More research is needed, including research in people. Regardless, since kumquats can be eaten peel and all, you can easily tap into whatever benefits they may carry.
Preliminary research suggests the plant compounds in kumquat peels may help prevent weight gain and promote healthier blood sugar and cholesterol levels.
Kumquats are best eaten whole — unpeeled. Their sweet flavor actually comes from the peel, while their juice is tart.
The only caveat is that if you’re allergic to the peel of common citrus fruits, you may need to pass up kumquats.
If the tart juice turns you off, you can squeeze it out before eating the fruit. Just cut or bite off one end of the fruit and squeeze.
However, many people suggest popping the whole fruit into your mouth and biting in, which mixes the sweet and tart flavors.
It also may help to gently roll the fruit between your fingers before eating. This helps release the essential oils in the peel and mixes the flavors of the sweet peel and tart flesh.
In addition, chew kumquats well. The longer you chew them, the sweeter the flavor.
If you want to soften the peel before eating the fruits, you can plunge them into boiling water for about 20 seconds and then rinse them under cold water. This isn’t necessary though.
As for the kumquat seeds, you can either eat them (although bitter), spit them out or pick them out if you cut the fruit.
Kumquats are a fuss-free fruit. Just wash them and pop them into your mouth whole to meld the flavors of the sweet peel and the tart flesh.
Kumquats grown in the United States are in season from November through June, but availability may vary depending on where you live.
If you wait until the end of the season to look for them, you may miss out.
Check for kumquats in supermarkets, gourmet food stores and Asian grocery stores. If you live in a state where the fruits are grown, you also may find them at farmers markets.
The most common variety sold in the United States is the Nagami, which has an oval shape. The Meiwa variety is also popular, and is round and a bit sweeter.
If you can’t find kumquats in local grocery stores, you can also order them online.
When selecting kumquats, give them a gentle squeeze to find ones that are plump and firm. Choose fruits that are orange in color, not green (which could mean they’re unripe).

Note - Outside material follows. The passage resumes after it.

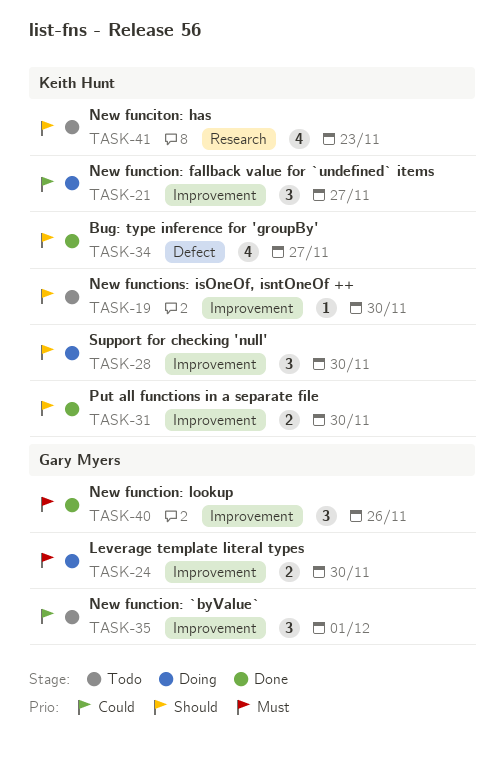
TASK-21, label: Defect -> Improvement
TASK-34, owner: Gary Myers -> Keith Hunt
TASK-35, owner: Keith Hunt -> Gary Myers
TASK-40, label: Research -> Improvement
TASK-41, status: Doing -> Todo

Pass up any with soft spots or discolored skin.
Once you get them home, refrigerate the fruits for up to two weeks. If you store them on your countertop, they’ll only keep a few days.

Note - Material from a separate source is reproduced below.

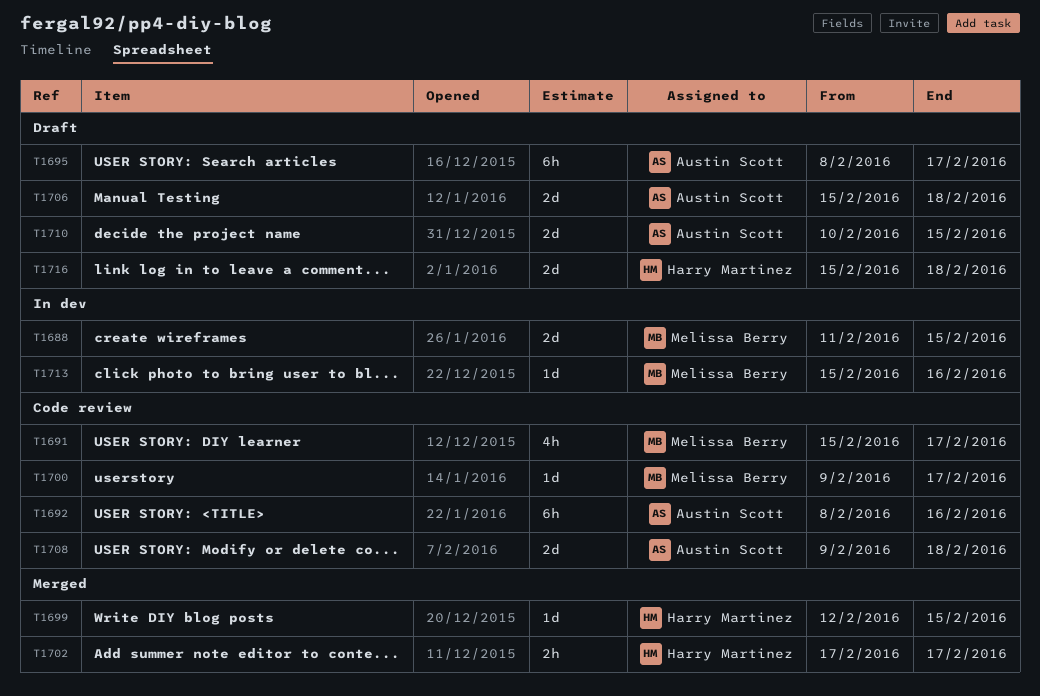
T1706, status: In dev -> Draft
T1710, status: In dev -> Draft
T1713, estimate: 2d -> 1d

If you have kumquats that you can’t eat before they go bad, consider making a purée out of them and store this in your freezer.
Besides eating them whole, other uses for kumquats include:
- Chutneys, marinades and sauces for meat, chicken or fish
- Marmalades, jams and jellies
- Sliced in salads (fruit or leafy green)
- Sliced in sandwiches
- Added to stuffing
- Baked into breads
- Baked into desserts such as cake, pie or cookies
- Puréed or sliced for dessert toppings
- Tiny dessert cups (when halved and scooped out)

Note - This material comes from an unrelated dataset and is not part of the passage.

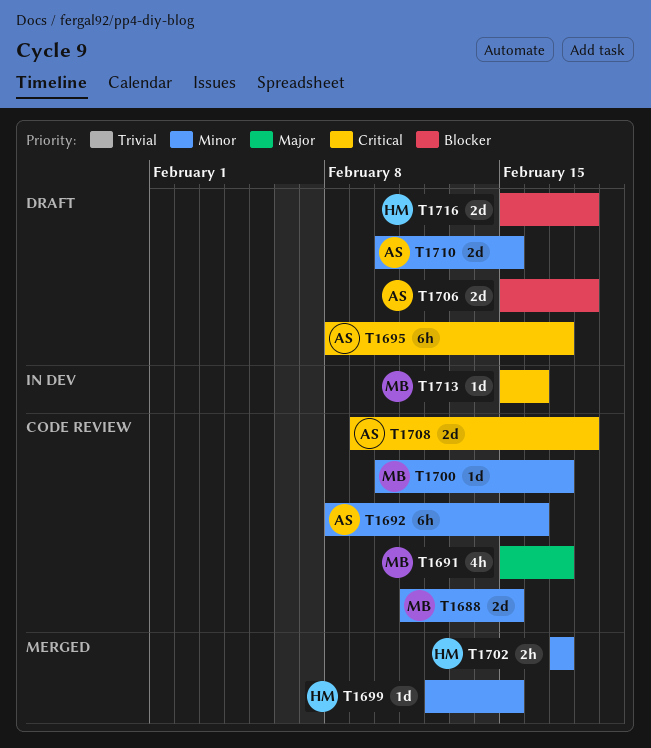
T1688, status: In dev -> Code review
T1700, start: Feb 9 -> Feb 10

- Sliced and steeped in boiling water for tea
Recipes for these ideas can be found online. You can also buy ready-made kumquat jams, jellies, sauces and dried kumquat slices.
Check stores for kumquats around November through June. Eat them out of hand, slice them into salads or use them to make sauces, jellies and baked goods.
The kumquat has much more to offer than just a spunky name.
One of the most unusual things about these bite-size orbs is that you eat the peel, which is the sweet part of the fruit. This makes them an easy grab-and-go snack.
Because you eat the peel, you can tap into the rich stores of antioxidants and other plant compounds found there.
The vitamin C and plant compounds in kumquats can help support your immune system. Some of these may even help protect against obesity, heart disease, type 2 diabetes and certain cancers, though more human research is needed.
If you haven’t yet tried kumquats, look for them starting around November and into the next several months. They just might become one of your new favorite fruits.